A Wright’s stained blood film should be examined for findings consistent with hemolysis or RBC fragmentation such as erythroparasites, RBC agglutination, spherocytes, Heinz bodies, eccentrocytes, schistocytes, and keratocytes. Suspect agglutination should be confirmed with a saline dispersion test; rouleaux will disperse, while true antibody-mediated agglutination will persist. Immune-mediated hemolytic anemia may present as a non-regenerative anemia if the immune response is directed against RBC precursors in the bone marrow. Icterus may be seen with either intra- or extravascular hemolysis; presence of hemoglobinemia and hemoglobinuria suggests intravascular hemolysis. Heinz body hemolytic anemia may becaused by exposure to oxidants and has been associated with several primary disease processes in cats (lymphoma, diabetes mellitus, and hyperthy-roidism). Abnormalities commonly associated with either hemolysis or hemorrhage are presented in Table 54-3.

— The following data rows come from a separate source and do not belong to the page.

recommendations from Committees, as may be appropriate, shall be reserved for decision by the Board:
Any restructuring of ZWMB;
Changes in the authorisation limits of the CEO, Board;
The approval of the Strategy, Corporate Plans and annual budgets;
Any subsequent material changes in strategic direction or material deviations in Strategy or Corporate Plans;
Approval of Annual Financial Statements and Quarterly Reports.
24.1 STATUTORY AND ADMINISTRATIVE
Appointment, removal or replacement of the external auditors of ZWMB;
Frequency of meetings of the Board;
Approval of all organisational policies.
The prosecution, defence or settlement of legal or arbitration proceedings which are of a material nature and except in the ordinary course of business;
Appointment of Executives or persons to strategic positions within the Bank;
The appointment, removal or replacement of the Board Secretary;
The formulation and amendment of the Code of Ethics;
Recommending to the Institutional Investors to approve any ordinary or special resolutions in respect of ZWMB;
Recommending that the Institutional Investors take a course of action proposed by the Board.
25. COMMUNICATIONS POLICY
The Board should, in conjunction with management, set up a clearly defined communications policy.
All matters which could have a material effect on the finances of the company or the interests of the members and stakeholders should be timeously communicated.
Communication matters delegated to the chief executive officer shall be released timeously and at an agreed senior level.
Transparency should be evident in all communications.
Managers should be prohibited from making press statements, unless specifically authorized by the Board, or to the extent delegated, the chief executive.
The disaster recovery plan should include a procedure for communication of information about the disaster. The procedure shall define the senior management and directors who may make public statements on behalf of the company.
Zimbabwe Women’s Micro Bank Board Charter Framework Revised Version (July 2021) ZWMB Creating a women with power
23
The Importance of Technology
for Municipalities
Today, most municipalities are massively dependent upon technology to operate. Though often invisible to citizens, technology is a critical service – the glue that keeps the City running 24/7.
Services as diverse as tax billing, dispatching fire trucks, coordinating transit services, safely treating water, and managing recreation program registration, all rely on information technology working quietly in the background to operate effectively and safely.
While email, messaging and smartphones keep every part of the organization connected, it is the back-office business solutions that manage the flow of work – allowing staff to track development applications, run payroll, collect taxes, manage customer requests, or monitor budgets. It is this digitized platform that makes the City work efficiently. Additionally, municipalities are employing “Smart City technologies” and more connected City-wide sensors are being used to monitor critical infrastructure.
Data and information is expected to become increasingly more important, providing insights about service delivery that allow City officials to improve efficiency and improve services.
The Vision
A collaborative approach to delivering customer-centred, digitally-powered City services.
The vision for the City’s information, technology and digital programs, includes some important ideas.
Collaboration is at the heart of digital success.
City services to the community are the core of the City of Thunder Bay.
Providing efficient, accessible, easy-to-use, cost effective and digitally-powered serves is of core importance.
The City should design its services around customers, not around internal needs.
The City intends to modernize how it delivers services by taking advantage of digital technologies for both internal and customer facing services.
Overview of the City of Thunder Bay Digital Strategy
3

Nonregenerative anemia indicates decreased production of RBC in the bone marrow, assuming acute hemorrhage or hemolysis has been ruled out. Decreased RBC production may occur because of diseases extrinsic or intrinsic to the bone marrow. The most common causes extrinsic to the bone marrow are anemia of chronic disease (anemia secondary to inflammation) and chronic renal failure, which results in decreased erythropoietin production. The anemia of chronic disease is typically mild, while that of chronic renal failure may become severe. Both are typically normocytic (normal MCV) and normochromic (normal MCHC) anemias. Evaluation of the leukogram for evidence of inflammation and biochemical testing with urinalysis for evidence of renal disease are helpful. Microcytic, hypochromic (sometimes), nonregenerative, or poorly regenerative anemias are frequently due to iron deficiency, which in adult animals is almost always caused by chronic blood loss. Additional tests include a serum iron profile, fecal occult blood, and evaluation of the gastrointestinal tract. Mild nonregenerative anemia that is microcytic (decreased MCV) is also seen in dogs with portosystemic shunts. Macrocytic nonregenerative anemias in cats are often associated with FeLV infection. Presence of pancytopenia (nonregenerative anemia, thrombocytopenia, and neutropenia) should raise suspicion for an intrinsic bone marrow disorder. Bone marrow evaluation, testing for ehrlichiosis in dogs, and FeLV/FIV in cats should be considered.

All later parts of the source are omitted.